Tuesday, March 25, 2008

Lion and Lamb or Maybe Iguana

Most of my life I’ve been aware of the affable adage, “March comes in like a lamb and goes out like a lion”. Or, maybe it’s “March comes in like a lion and goes out like a lamb”. Then again, it may be “March will eat you like you’re a zebra and then knit a wool sweater for you by the time April gets here”. I could never remember the actual saying because the weather in March where I'm from never lives up to any of these versions. And who the hell is April?

Consequently, each year I am confused when March comes along. At the beginning of the month I wrench my brain trying to figure out if the weather is acting like a lamb or a lion. One day it may seem like a lion, roaring in my face, but then the next day will be calm and baaing like a lamb. "Take an umbrella, it's baaing outside." Is a lion a windy day with temperatures in the fifties, or is it calm, crisp and freezing my ass off day in the twenties? How could it be a lion at all? A lion has never frozen my ass off at the zoo. Nor has it ever comforted me with a warm spring breeze. Are they talking about a schizophrenic lion with shamanistic powers over the weather? Maybe they don’t accept these types of lions in zoos.

What about the lamb?
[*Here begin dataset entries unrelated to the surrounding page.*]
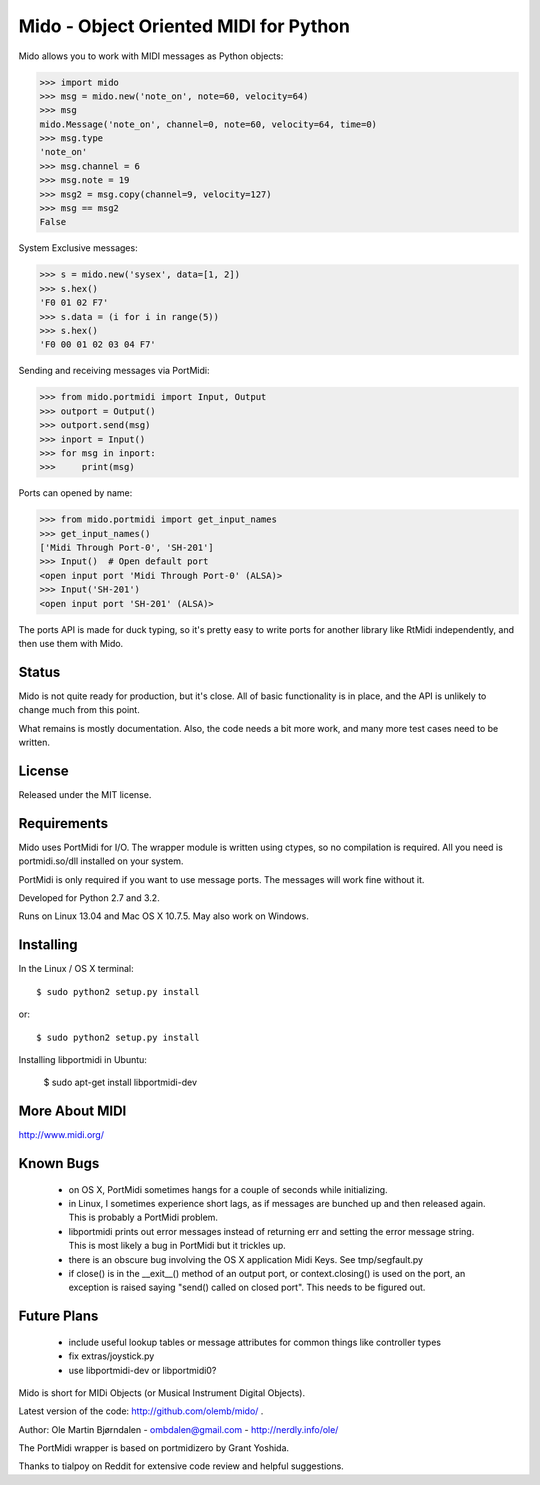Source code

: Mido - Object Oriented MIDI for Python
=======================================

Mido allows you to work with MIDI messages as Python objects:

.. code:: python

    >>> import mido
    >>> msg = mido.new('note_on', note=60, velocity=64)
    >>> msg
    mido.Message('note_on', channel=0, note=60, velocity=64, time=0)
    >>> msg.type
    'note_on'
    >>> msg.channel = 6
    >>> msg.note = 19
    >>> msg2 = msg.copy(channel=9, velocity=127)
    >>> msg == msg2
    False

System Exclusive messages:

.. code:: python

    >>> s = mido.new('sysex', data=[1, 2])
    >>> s.hex()
    'F0 01 02 F7'
    >>> s.data = (i for i in range(5))
    >>> s.hex()
    'F0 00 01 02 03 04 F7'

Sending and receiving messages via PortMidi:

.. code:: python

    >>> from mido.portmidi import Input, Output
    >>> outport = Output()
    >>> outport.send(msg)
    >>> inport = Input()
    >>> for msg in inport:
    >>>     print(msg)

Ports can opened by name:

.. code:: python

    >>> from mido.portmidi import get_input_names
    >>> get_input_names()
    ['Midi Through Port-0', 'SH-201']
    >>> Input()  # Open default port
    <open input port 'Midi Through Port-0' (ALSA)>
    >>> Input('SH-201')
    <open input port 'SH-201' (ALSA)>
    
The ports API is made for duck typing, so it's pretty easy to write
ports for another library like RtMidi independently, and then use them
with Mido.


Status
-------

Mido is not quite ready for production, but it's close. All of basic
functionality is in place, and the API is unlikely to change much from
this point.

What remains is mostly documentation. Also, the code needs a bit more
work, and many more test cases need to be written.


License
--------

Released under the MIT license.


Requirements
-------------

Mido uses PortMidi for I/O. The wrapper module is written using
ctypes, so no compilation is required. All you need is portmidi.so/dll
installed on your system.

PortMidi is only required if you want to use message ports. The
messages will work fine without it.

Developed for Python 2.7 and 3.2.

Runs on Linux 13.04 and Mac OS X 10.7.5. May also work on Windows.


Installing
-----------

In the Linux / OS X terminal::

    $ sudo python2 setup.py install

or::

    $ sudo python2 setup.py install

Installing libportmidi in Ubuntu:

    $ sudo apt-get install libportmidi-dev


More About MIDI
----------------

http://www.midi.org/


Known Bugs
-----------

  - on OS X, PortMidi sometimes hangs for a couple of seconds while
    initializing.

  - in Linux, I sometimes experience short lags, as if messages
    are bunched up and then released again. This is probably a PortMidi
    problem.

  - libportmidi prints out error messages instead of returning err and
    setting the error message string. This is most likely a bug in
    PortMidi but it trickles up.
    
  - there is an obscure bug involving the OS X application Midi Keys.
    See tmp/segfault.py

  - if close() is in the __exit__() method of an output port, or
    context.closing() is used on the port, an exception is raised
    saying "send() called on closed port". This needs to be figured
    out.


Future Plans
-------------

   - include useful lookup tables or message attributes for common
     things like controller types

   - fix extras/joystick.py

   - use libportmidi-dev or libportmidi0?


Mido is short for MIDi Objects (or Musical Instrument Digital Objects).

Latest version of the code: http://github.com/olemb/mido/ .

Author: Ole Martin Bjørndalen - ombdalen@gmail.com - http://nerdly.info/ole/

The PortMidi wrapper is based on portmidizero by Grant Yoshida.

Thanks to tialpoy on Reddit for extensive code review and helpful
suggestions.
Do lambs make it snow one day and then rain the next? Are they the ones who invented this crazy wintery mix I keep hearing about? How did a lamb get its hooves on the hydrologic cycle handle bars? I don’t think I’ve ever encountered a lamb in a zoo, if you don't count the spray on tattoo stand. Maybe the lion ate it (the lamb, not the stand). The weather in March is so uproariously unstable, by the end of the month I don’t know what the hell is going on. I can’t tell if it’s a lamb or a lion. It could be a casque-headed iguana by then for all I know.

I think lions and lambs have nothing to do with it. They are too busy controlling the stock market (buy in a lion market, sell in a lamb market). The truth is, March comes in like a wet burlap sack of frozen bars of soap, bashing you over the head with false hopes of warmer weather, and it goes out like a milk infested roll of carpet thrown off the back of cement truck into field of half-boiled shoe tongues. A University of Phoenix study proves it, so it has to be true. Please share this new saying, this scientifically proven saying, with your children.


1 comment:

Anonymous said...

You should probably hibernate during March in the future.